BRIEF -
Please return every line of the records below that holds the word "wired".

※ ※ ※

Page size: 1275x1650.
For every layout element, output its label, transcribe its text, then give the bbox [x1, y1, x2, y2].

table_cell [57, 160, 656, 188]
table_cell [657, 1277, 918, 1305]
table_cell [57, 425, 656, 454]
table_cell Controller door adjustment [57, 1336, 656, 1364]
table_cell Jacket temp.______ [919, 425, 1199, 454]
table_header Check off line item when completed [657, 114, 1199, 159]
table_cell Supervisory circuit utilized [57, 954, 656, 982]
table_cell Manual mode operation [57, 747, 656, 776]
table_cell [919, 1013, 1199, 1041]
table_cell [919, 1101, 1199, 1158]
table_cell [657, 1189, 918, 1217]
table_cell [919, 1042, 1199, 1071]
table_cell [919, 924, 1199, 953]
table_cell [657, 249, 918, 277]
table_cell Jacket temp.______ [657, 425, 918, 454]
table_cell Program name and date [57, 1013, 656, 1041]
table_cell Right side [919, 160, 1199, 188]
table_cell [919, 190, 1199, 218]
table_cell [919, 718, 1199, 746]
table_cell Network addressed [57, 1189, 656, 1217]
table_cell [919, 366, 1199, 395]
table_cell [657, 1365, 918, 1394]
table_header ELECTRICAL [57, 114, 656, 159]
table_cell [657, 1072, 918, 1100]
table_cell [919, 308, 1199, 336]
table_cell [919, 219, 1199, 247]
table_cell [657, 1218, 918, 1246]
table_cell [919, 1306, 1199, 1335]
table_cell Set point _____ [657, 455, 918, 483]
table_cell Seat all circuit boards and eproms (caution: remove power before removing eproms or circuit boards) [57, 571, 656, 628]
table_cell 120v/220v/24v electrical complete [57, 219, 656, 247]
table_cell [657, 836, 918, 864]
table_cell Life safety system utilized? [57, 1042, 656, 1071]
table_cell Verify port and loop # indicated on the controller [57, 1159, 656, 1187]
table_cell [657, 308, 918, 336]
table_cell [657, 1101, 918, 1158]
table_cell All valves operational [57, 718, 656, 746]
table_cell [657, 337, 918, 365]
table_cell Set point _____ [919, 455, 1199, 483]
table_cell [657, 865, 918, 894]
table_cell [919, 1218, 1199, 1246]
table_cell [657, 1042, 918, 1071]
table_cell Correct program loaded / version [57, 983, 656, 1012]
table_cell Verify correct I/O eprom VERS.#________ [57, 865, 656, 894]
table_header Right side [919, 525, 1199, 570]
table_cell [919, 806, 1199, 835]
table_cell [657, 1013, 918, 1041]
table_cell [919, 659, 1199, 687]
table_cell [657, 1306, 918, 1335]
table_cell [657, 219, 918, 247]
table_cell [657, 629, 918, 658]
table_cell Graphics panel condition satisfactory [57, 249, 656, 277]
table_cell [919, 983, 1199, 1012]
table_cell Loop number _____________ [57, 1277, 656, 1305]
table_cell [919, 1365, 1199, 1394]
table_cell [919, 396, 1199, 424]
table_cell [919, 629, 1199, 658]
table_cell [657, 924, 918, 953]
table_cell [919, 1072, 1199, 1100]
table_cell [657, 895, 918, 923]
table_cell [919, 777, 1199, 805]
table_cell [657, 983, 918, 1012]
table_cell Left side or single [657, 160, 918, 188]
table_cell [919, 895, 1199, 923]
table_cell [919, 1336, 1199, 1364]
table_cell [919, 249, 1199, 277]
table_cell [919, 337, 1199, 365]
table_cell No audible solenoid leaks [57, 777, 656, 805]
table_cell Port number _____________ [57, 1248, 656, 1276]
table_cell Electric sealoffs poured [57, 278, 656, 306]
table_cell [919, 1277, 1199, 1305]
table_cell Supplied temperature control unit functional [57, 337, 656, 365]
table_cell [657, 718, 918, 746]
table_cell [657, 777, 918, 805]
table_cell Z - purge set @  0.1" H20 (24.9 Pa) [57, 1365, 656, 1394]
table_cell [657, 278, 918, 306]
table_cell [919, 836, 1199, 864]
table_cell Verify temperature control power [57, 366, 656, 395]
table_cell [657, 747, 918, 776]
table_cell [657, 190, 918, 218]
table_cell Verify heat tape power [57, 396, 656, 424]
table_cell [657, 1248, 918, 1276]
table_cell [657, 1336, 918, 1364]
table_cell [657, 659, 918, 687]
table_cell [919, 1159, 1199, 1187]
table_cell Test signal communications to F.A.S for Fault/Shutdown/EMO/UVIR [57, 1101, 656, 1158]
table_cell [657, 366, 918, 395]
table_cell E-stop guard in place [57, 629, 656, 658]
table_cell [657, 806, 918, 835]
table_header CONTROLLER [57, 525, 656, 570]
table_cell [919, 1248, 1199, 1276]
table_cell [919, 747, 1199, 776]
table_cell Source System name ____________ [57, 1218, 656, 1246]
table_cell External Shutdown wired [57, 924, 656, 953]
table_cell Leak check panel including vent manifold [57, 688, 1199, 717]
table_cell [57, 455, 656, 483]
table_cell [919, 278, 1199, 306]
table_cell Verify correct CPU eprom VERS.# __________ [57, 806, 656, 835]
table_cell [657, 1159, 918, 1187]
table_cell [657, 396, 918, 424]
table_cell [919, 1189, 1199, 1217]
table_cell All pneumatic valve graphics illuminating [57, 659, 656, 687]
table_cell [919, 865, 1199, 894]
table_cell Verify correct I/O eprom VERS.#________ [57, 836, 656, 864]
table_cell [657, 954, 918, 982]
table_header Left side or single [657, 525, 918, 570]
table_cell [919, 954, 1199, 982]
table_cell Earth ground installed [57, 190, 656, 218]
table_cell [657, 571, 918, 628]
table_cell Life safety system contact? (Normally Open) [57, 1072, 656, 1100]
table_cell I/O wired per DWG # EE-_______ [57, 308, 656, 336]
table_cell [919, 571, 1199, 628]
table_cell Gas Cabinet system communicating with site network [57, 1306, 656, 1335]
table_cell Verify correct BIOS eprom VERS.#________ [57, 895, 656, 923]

※ ※ ※

SOLUTION TO THE EXERCISE -
table_cell External Shutdown wired [57, 924, 656, 953]
table_cell I/O wired per DWG # EE-_______ [57, 308, 656, 336]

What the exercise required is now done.